Victor Davis Hanson‘s latest column for National Review Online focuses on four key threats to American foreign policy.

The U.S. and its allies are faced with four major threats, and they are as diverse and yet as akin as the proverbial apocalyptic horsemen.

Vladimir Putin has a tsarist idea that he can reclaim insidiously the periphery of the old Soviet Union — Georgia, Crimea, Ukraine, the Baltic states — on the principle of protecting Russian-speaking minorities in these breakaway republics. More practically, he feels that any security guarantees extended by the West to these entities are about as valid as an Obama red line or a Greek assurance of financial reform. …

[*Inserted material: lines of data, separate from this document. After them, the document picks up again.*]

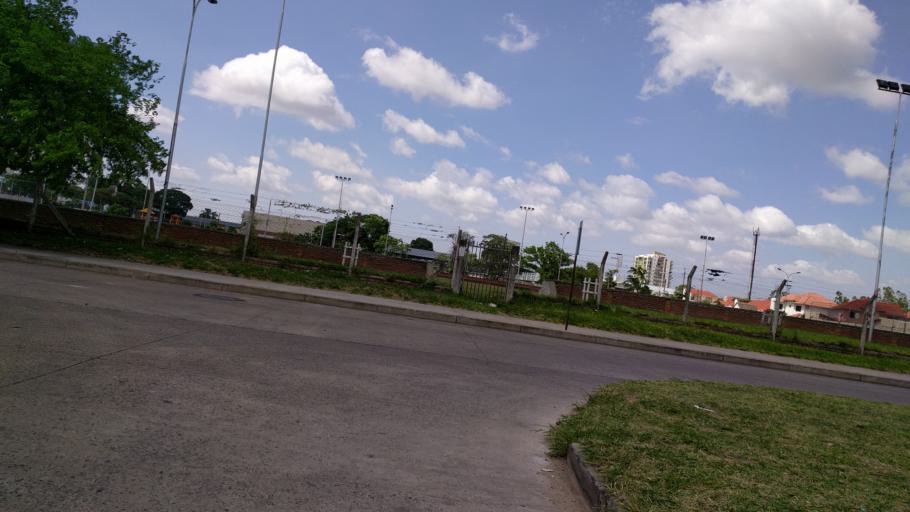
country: BO
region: Santa Cruz
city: Santa Cruz de la Sierra
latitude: -17.7810
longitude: -63.2105
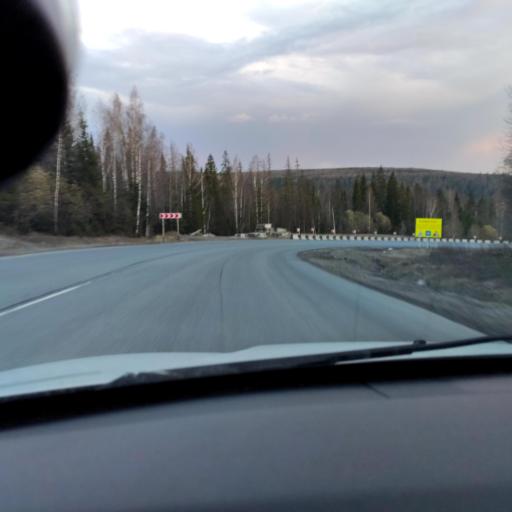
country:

… If Putin’s Russia is a 19th-century power that does not see economic robustness as necessary for the reacquisition of empire, China feels that it is far more globalized, rich, and integral to the world economy and thus even less likely to be on the receiving end of U.S. sanctions or even censure. China, unlike Putin’s Russia, wants to acquire new dependencies, not just reclaim former ones. Picking a fight with the U.S. over the Pacific, or hacking U.S bureaucracies and corporations, is much safer than haggling with India or Russia over contested borders. …

… Iran is the third horseman, and one both similar to, and also altogether different from, China and Russia in a number of ways. Like China and Russia, Iran sees its present ambitions as consistent with a restoration of its glorious past. The Achaemenids are seen as every bit as illustrious as were the tsars or the Chinese dynasts. Iran is also an autocracy that does what it pleases at home. And, finally, Iran is obsessed with energy, as are Russia and China, as both a political weapon and a means to fuel military rearmament. …

… ISIS, the fourth horseman, is the weakest of our current threats, but ironically the one with the greatest likelihood of conducting a major attack, albeit terrorist and asymmetric, against Europe or the United States or both. In creepy fashion, its barbarity — from immolations and beheadings to crucifixions and drownings — gains it world attention, and appeals to listless, video-game-playing Middle Eastern expatriate youth bored in the West. Its diplomacy is paradoxical as well. ISIS fights against enemies of the West like Bashar Assad’s Syria, Hezbollah, and the Iranian Revolutionary Guard, and against erstwhile Western allies like the Kurds, Jordan, Egypt, and the Gulf States. Hitting ISIS would empower Syria and Iran; not hitting ISIS weakens our moderate Sunni former friends.